A strange and sudden surge of heat seems to envelop me as Atlas turns, an indecipherable expression on his face. “If I could come back tomorrow, maybe mid-morning when the light is good, I’d really appreciate it. I wanted to bring a better camera too.”

“Sure. Yeah. After doing all this work, you don’t really need to book a time.”

“It’s your house. Your property. I want to respect that.”

His voice is dark and deep, and my head swims like I’ve drunk half a bottle of rich red wine. I’ve never had half a bottle of wine in one sitting, to be clear, but if I did, I imagine I’d practically float away with it.

We stand there, the silence fraught with some kind of tension—tension thick as a ball of yarn that I can’t begin to unspool.

“My furniture,” I mumble. “It’s ugly.
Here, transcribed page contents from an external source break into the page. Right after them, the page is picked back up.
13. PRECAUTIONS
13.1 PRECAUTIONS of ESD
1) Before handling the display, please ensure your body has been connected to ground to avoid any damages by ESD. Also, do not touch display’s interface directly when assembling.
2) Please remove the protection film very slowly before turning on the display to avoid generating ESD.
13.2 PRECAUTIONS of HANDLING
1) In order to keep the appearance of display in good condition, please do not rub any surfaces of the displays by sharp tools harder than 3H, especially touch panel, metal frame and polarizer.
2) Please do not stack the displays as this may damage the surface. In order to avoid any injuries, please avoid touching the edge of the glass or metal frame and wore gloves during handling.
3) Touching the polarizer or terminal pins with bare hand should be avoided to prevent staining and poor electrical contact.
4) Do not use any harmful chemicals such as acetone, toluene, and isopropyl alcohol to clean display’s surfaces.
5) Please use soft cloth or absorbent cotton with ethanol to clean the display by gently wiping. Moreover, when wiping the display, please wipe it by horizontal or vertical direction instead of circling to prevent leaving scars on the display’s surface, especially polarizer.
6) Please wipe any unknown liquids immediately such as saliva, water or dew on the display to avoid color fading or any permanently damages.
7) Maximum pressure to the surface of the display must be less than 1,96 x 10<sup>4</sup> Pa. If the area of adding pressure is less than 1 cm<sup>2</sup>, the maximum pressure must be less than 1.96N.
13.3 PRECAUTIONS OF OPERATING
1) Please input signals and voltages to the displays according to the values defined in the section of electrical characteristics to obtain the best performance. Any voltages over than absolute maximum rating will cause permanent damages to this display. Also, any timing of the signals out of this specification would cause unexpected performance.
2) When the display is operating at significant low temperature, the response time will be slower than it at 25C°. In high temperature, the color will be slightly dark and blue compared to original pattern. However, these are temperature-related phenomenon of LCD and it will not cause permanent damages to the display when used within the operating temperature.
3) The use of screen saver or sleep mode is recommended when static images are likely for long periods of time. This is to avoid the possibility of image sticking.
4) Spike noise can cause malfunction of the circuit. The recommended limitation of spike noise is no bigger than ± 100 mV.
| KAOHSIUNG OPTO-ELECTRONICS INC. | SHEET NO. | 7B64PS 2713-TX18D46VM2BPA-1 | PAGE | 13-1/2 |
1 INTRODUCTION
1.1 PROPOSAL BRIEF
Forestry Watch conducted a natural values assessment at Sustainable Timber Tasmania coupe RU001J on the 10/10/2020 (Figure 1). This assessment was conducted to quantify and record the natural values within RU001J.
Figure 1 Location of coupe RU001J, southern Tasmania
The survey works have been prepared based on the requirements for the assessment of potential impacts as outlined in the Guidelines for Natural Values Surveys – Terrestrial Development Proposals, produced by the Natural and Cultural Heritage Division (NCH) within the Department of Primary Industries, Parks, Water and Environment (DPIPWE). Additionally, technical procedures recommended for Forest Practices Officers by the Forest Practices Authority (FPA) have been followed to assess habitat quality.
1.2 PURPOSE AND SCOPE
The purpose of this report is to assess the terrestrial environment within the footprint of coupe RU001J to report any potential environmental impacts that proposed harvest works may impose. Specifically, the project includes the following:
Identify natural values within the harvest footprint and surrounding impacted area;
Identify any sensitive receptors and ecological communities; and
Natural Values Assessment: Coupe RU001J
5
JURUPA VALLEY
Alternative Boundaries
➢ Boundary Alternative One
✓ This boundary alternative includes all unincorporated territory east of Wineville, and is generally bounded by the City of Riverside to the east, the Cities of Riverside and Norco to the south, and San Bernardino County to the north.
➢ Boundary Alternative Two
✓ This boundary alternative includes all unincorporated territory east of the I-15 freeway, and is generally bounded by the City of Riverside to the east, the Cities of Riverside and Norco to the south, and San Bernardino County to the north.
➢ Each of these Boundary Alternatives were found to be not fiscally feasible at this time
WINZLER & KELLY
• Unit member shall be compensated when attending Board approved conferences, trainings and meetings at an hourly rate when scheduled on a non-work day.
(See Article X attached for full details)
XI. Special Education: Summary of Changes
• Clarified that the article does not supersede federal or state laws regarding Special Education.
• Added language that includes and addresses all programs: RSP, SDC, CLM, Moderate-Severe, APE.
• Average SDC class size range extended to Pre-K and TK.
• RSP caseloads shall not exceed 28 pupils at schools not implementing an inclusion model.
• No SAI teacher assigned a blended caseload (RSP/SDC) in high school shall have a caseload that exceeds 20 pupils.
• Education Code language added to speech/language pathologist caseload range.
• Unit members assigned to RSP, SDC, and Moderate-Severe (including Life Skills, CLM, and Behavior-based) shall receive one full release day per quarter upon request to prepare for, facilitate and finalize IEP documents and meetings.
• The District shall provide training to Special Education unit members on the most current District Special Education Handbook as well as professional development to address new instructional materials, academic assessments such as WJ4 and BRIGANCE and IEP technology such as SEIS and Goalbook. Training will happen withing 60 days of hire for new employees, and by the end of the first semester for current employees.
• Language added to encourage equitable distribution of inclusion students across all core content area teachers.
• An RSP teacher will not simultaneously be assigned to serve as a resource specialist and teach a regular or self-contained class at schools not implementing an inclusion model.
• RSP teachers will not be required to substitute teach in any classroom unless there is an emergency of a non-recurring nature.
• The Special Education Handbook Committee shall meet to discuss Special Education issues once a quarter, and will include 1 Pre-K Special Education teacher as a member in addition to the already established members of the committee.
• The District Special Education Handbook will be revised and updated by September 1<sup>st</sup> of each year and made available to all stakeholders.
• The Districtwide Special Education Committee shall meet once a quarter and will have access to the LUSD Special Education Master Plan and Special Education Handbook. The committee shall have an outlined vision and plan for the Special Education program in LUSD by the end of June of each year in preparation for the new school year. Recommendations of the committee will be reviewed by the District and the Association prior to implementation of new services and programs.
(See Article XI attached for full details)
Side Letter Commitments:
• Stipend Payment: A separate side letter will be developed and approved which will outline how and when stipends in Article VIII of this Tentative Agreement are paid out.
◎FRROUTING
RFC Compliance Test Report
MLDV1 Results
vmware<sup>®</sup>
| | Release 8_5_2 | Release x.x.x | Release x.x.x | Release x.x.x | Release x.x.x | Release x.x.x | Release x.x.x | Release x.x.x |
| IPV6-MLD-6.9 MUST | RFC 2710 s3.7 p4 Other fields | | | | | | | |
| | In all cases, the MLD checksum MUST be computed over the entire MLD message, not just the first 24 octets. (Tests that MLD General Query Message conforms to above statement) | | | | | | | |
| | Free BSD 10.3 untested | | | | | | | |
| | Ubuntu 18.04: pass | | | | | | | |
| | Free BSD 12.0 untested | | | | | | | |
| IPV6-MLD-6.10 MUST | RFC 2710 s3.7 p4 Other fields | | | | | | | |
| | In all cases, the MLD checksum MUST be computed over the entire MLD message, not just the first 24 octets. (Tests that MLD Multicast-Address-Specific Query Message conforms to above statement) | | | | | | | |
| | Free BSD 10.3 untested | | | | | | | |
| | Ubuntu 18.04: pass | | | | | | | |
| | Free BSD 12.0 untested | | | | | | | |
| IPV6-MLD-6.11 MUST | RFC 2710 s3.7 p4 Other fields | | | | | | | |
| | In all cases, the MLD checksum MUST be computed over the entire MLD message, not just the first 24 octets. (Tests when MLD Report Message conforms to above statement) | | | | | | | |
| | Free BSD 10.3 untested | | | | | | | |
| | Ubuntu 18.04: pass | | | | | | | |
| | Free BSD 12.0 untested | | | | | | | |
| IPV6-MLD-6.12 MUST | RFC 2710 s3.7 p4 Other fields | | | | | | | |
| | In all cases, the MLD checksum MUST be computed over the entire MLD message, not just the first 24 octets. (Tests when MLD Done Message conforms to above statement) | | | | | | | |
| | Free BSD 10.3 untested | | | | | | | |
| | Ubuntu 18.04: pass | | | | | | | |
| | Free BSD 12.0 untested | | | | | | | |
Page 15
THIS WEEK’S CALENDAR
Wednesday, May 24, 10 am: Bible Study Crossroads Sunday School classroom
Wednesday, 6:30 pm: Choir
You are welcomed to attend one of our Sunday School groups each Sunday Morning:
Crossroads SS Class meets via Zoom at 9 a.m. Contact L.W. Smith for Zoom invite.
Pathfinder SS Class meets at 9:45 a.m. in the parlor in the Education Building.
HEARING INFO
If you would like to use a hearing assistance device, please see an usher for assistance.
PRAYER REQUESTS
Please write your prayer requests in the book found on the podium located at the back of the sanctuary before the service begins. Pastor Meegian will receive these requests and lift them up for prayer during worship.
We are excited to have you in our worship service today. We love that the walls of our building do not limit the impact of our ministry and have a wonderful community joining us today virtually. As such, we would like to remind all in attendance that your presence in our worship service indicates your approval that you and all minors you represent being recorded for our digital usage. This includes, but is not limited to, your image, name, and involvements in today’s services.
I was thinking about renting a truck and looking at thrift or antique stores or online to find other stuff. A lot of what’s in there needs to be thrown out. I never thought about having some of it recovered, but that’s a good idea. I could have that done. If you wanted to wait until I find better things for the pictures so they come out better and people aren’t staring at all that beautiful work but thinking how ugly my couch is…I don’t know. Could that work?”